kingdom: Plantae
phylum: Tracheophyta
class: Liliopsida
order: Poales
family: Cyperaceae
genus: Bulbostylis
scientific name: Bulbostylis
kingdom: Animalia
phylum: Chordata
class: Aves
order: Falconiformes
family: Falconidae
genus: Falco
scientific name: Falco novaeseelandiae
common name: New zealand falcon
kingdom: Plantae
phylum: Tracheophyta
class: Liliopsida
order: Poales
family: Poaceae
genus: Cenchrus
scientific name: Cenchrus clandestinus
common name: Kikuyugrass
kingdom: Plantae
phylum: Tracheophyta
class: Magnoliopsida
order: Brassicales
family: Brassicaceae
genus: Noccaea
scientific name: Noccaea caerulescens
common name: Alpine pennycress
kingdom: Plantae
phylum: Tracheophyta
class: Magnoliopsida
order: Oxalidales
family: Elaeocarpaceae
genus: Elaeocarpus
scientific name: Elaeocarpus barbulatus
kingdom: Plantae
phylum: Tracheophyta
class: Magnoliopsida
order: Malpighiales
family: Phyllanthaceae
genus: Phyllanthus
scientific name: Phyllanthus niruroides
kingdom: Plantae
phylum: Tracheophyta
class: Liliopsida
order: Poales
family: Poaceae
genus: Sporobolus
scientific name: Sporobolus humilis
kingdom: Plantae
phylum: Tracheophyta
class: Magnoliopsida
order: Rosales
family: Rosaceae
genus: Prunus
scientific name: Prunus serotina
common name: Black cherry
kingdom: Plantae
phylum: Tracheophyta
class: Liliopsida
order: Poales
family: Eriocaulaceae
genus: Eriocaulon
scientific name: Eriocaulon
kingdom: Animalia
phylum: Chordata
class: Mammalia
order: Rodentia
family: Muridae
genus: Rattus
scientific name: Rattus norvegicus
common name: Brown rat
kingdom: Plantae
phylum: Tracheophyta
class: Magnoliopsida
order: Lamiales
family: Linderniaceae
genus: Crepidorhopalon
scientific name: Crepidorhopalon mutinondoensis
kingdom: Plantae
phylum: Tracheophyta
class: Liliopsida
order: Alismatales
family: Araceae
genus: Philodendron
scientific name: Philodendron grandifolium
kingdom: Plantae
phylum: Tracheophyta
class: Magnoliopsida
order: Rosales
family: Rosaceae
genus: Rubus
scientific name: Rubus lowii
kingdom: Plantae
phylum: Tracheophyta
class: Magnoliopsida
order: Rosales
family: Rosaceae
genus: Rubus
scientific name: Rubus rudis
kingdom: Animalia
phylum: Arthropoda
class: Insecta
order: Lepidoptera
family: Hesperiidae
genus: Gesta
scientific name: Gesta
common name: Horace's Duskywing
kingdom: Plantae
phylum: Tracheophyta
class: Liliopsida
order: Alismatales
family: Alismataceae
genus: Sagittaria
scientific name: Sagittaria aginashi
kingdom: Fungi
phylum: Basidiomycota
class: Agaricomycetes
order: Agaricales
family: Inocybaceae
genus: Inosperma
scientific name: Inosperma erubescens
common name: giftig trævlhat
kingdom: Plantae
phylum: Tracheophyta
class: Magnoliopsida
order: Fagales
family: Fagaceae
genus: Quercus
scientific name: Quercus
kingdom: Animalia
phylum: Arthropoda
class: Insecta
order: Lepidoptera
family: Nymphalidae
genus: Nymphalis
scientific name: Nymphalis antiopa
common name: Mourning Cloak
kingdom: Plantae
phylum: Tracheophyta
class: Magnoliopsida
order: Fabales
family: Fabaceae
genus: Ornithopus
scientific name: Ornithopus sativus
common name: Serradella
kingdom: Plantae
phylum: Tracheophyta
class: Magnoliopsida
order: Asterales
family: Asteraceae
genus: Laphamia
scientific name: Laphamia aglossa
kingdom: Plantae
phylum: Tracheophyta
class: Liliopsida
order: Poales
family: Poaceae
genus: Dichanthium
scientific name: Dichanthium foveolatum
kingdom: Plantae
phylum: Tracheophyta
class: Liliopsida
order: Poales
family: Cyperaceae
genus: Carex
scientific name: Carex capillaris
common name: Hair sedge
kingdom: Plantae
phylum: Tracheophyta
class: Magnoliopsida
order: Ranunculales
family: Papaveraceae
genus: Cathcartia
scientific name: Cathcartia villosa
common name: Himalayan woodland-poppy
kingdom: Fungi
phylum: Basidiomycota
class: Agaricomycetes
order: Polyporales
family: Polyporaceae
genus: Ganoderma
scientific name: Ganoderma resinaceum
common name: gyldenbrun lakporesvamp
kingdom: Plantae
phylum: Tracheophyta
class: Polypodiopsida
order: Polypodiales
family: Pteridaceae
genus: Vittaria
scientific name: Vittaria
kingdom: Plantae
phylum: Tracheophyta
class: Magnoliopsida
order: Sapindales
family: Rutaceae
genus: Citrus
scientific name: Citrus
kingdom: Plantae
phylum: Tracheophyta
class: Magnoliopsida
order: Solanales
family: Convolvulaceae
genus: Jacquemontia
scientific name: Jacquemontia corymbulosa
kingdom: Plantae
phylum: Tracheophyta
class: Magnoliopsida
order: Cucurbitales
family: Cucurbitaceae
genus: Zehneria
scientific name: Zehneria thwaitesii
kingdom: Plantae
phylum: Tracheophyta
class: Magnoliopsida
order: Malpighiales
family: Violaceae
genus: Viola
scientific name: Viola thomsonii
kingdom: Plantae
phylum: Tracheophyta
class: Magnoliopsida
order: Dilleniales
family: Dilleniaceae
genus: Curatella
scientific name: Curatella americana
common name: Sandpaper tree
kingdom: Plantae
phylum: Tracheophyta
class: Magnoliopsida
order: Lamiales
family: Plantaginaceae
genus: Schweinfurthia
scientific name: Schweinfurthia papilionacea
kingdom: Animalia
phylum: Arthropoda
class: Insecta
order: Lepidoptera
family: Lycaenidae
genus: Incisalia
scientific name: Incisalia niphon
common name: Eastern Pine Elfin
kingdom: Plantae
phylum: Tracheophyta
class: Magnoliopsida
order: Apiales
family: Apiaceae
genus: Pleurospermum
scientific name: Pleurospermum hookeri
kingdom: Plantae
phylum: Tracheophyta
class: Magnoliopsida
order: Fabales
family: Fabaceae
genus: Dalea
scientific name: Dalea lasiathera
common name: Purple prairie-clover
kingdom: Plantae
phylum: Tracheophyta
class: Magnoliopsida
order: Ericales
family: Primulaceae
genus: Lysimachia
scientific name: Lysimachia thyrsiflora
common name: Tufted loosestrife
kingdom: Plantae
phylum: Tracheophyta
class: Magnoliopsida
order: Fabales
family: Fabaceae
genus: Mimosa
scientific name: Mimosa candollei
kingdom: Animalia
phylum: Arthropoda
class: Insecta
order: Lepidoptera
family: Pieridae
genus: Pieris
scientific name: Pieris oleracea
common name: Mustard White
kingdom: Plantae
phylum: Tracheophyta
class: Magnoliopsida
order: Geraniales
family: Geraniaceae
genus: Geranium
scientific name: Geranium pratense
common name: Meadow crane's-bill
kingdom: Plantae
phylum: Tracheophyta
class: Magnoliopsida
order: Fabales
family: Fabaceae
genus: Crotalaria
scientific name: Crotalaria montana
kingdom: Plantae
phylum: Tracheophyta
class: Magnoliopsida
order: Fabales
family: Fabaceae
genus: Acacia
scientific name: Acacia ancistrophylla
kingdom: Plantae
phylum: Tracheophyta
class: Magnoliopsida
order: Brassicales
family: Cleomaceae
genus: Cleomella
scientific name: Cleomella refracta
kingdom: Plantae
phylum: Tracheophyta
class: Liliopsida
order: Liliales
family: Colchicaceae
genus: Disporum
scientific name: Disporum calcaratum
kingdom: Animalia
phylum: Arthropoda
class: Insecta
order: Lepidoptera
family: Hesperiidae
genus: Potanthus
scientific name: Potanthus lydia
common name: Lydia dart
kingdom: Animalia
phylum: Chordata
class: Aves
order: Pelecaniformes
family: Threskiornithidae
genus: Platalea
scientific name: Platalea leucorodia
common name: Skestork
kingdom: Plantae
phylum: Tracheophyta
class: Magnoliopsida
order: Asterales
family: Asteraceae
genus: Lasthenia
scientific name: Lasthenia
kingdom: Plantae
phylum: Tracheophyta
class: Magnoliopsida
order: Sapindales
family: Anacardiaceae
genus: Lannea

* _EXERCISE AIM_
Please write out the stretch of the records from the line containing "genus: Cleomella" through the line containing "scientific name: Platalea leucorodia", both included, unchanged and with no other lines.

* _TASK ANSWER_
genus: Cleomella
scientific name: Cleomella refracta
kingdom: Plantae
phylum: Tracheophyta
class: Liliopsida
order: Liliales
family: Colchicaceae
genus: Disporum
scientific name: Disporum calcaratum
kingdom: Animalia
phylum: Arthropoda
class: Insecta
order: Lepidoptera
family: Hesperiidae
genus: Potanthus
scientific name: Potanthus lydia
common name: Lydia dart
kingdom: Animalia
phylum: Chordata
class: Aves
order: Pelecaniformes
family: Threskiornithidae
genus: Platalea
scientific name: Platalea leucorodia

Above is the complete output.